Tips and considerations
Compare offers from at least three Greek banks and request the full APRC (Annual Percentage Rate of Charge), which includes all fees, not just the headline interest rate. If your income is in euros, a euro mortgage eliminates currency risk. Consider overpaying by 10-20% monthly if your contract allows it to reduce total interest significantly. Check whether your mortgage qualifies for any first-time buyer subsidies from the Greek government or the Hellenic Housing Guarantee Fund.
Frequently asked questions
What interest rates do Greek banks offer on mortgages in 2025?
Greek bank mortgage rates in 2025 typically range from 3.0% to 5.5% per annum depending on the loan-to-value ratio, the borrower's credit profile, and whether the rate is fixed or floating. Fixed rates for the first five to ten years are offered by most Greek banks at a premium over the variable rate, which is usually linked to Euribor (typically the 3-month or 6-month rate) plus a margin of 2 to 3 percentage points. With Euribor at around 2.5% in mid-2025, variable-rate mortgages carry an all-in rate of approximately 4.5-5.5%. First-time buyer programs and social housing schemes occasionally offer slightly subsidised rates through specific bank-government partnerships.

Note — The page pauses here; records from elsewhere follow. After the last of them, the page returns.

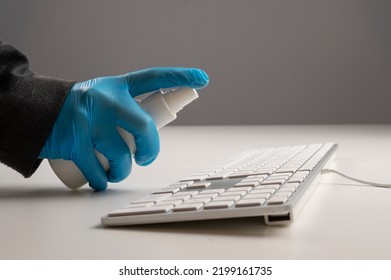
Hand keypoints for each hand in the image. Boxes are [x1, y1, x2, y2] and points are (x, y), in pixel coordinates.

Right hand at [40, 67, 208, 189]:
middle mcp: (104, 100)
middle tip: (147, 157)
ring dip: (123, 170)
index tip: (202, 78)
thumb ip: (127, 108)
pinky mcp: (73, 142)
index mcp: (116, 86)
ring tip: (118, 170)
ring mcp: (88, 121)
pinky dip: (103, 181)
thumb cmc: (81, 110)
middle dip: (151, 148)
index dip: (179, 77)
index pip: (153, 77)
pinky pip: (98, 171)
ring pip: (122, 154)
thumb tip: (151, 134)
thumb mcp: (103, 98)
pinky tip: (102, 179)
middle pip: (144, 126)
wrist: (38, 112)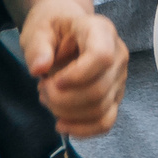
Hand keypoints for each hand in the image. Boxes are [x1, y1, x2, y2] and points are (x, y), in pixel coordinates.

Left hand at [18, 0, 127, 137]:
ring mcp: (119, 78)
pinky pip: (106, 122)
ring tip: (48, 99)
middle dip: (63, 99)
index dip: (77, 75)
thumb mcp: (38, 30)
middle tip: (42, 88)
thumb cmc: (53, 28)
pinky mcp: (114, 97)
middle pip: (99, 89)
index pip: (102, 57)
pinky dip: (84, 130)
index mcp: (101, 31)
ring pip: (100, 109)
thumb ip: (38, 47)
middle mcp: (118, 55)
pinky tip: (63, 125)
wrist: (66, 31)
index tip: (53, 81)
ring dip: (67, 113)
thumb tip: (39, 68)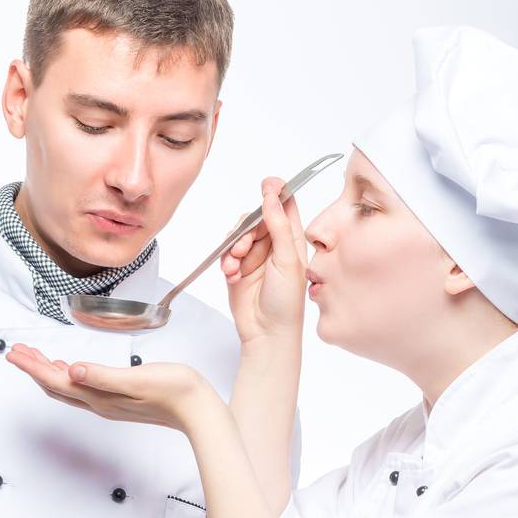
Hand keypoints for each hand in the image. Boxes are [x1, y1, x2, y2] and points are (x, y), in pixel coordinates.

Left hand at [6, 345, 213, 432]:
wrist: (197, 410)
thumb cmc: (173, 391)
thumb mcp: (137, 378)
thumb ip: (103, 376)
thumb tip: (72, 370)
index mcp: (99, 396)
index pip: (56, 380)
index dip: (32, 366)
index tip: (13, 351)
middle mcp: (99, 403)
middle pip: (55, 386)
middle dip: (34, 368)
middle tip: (16, 351)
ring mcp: (108, 403)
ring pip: (67, 388)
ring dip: (48, 371)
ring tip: (34, 356)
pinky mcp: (119, 400)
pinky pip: (82, 389)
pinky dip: (68, 376)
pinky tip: (70, 367)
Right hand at [221, 177, 307, 348]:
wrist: (267, 333)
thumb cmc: (286, 302)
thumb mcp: (287, 260)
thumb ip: (279, 226)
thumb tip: (271, 196)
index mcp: (292, 240)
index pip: (285, 205)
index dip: (276, 191)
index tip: (266, 185)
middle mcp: (273, 245)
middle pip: (255, 218)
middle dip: (246, 229)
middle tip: (245, 246)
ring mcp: (254, 257)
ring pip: (238, 235)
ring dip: (234, 246)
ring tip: (236, 264)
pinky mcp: (237, 270)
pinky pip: (226, 254)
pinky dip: (226, 262)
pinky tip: (231, 275)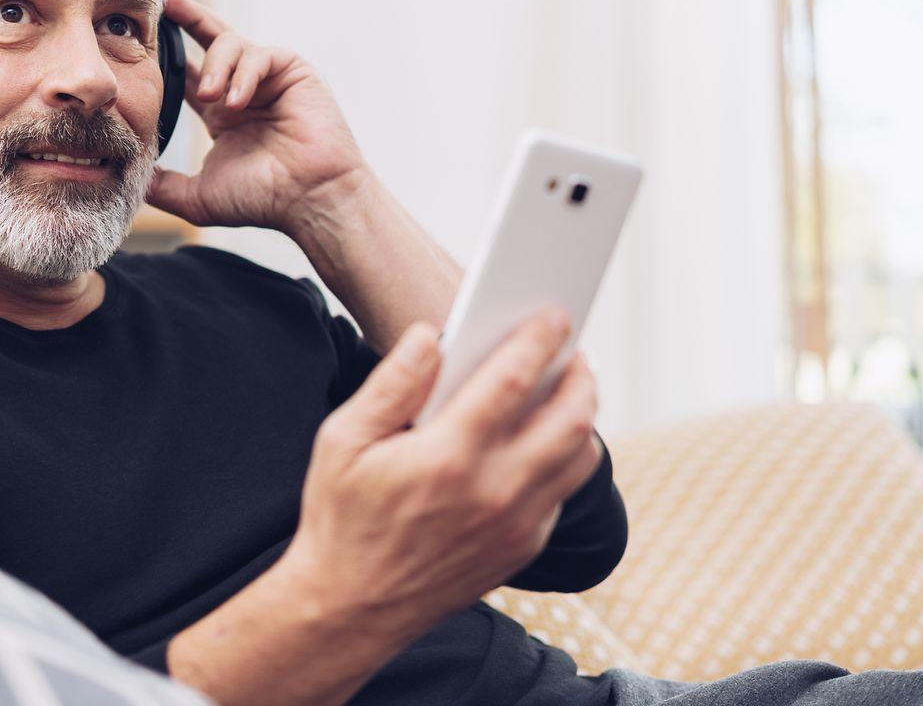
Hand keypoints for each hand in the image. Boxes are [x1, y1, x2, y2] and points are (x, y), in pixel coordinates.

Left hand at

How much can I borrow for a Greek property?
Greek banks generally lend up to 80% of the lower of the purchase price or the bank-appointed valuation (LTV 80%). Some banks will stretch to 85% for first-time buyers with strong income profiles. The maximum loan amount is also constrained by a debt-to-income test: total monthly debt servicing (mortgage plus other loans) should not exceed 30-40% of net monthly income, depending on the lender. Proof of stable employment or rental income is required. Self-employed applicants typically need two years of tax returns, and income is assessed conservatively at 70-80% of declared taxable income.

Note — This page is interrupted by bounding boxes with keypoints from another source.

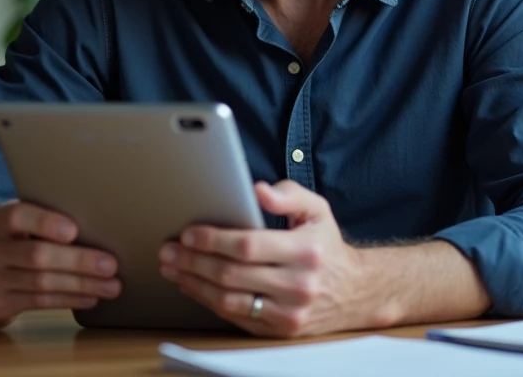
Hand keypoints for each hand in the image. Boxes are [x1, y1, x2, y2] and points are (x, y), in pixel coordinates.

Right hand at [0, 200, 122, 326]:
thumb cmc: (16, 241)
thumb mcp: (22, 224)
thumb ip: (47, 220)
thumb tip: (100, 226)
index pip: (17, 216)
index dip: (45, 222)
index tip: (74, 230)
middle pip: (37, 255)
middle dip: (78, 261)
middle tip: (111, 265)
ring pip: (41, 282)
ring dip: (81, 285)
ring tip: (110, 286)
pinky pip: (39, 302)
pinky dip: (69, 300)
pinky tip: (90, 298)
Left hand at [158, 180, 376, 337]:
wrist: (354, 291)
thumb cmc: (326, 245)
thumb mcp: (317, 209)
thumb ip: (289, 195)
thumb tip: (259, 190)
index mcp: (306, 251)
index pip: (248, 245)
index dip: (213, 240)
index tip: (188, 234)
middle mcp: (299, 285)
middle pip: (231, 274)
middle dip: (193, 261)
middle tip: (168, 251)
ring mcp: (289, 313)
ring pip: (228, 300)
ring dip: (193, 283)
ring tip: (173, 269)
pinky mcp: (280, 331)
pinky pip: (235, 316)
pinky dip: (209, 301)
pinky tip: (193, 287)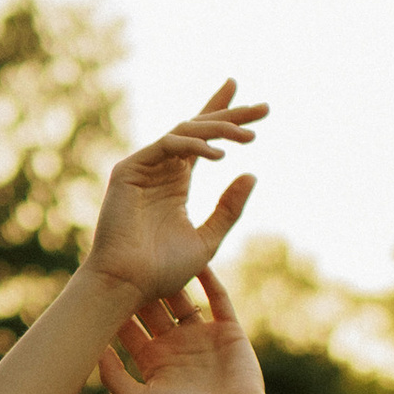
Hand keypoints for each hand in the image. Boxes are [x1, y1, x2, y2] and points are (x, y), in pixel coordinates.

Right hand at [83, 83, 265, 303]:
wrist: (129, 285)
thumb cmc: (163, 271)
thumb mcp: (208, 239)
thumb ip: (229, 209)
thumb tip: (253, 174)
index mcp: (176, 183)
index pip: (203, 141)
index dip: (226, 118)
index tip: (258, 109)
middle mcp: (160, 170)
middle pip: (198, 128)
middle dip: (230, 115)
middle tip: (264, 109)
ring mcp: (143, 168)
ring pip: (185, 131)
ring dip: (219, 129)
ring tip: (248, 137)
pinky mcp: (129, 170)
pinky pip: (166, 145)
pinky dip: (193, 145)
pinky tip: (219, 156)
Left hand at [98, 264, 269, 393]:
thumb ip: (113, 377)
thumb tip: (95, 348)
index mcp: (153, 362)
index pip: (129, 329)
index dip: (114, 310)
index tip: (98, 285)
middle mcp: (175, 346)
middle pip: (152, 309)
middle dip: (138, 288)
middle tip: (123, 261)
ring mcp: (202, 336)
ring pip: (182, 299)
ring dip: (170, 279)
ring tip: (154, 253)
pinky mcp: (228, 330)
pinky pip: (218, 298)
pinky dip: (209, 279)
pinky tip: (196, 259)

Are there extra costs when taking a Greek mortgage?
Yes. Taking a Greek mortgage involves additional upfront costs beyond the standard property purchase costs. The bank will commission a valuation from an approved surveyor (typically 300-600 EUR). A mortgage deed is executed before the notary, attracting notarial fees at approximately the same tariff as the purchase deed but on the loan amount. There is also a mortgage registration fee of approximately 0.5-0.675% of the loan amount payable to the land registry. Some banks also charge an arrangement fee of 0.5-1% of the loan amount. Home insurance (compulsory) and life insurance (usually required by the bank) add to the ongoing annual cost.
Can I make early repayments on a Greek mortgage?
Early repayment of Greek mortgages is possible, but Greek law allows banks to charge an early repayment penalty. For variable-rate mortgages, the EU Mortgage Directive limits penalties to actual funding losses, which in practice are often zero or very small. For fixed-rate mortgages, banks typically charge a penalty equal to 0.5-1% of the amount repaid within the fixed-rate period, intended to compensate the lender for interest rate risk. After the fixed-rate period ends, repayments usually carry no penalty. Always review the specific mortgage contract terms before making lump-sum repayments, as the penalty clauses vary between Greek banks and between products.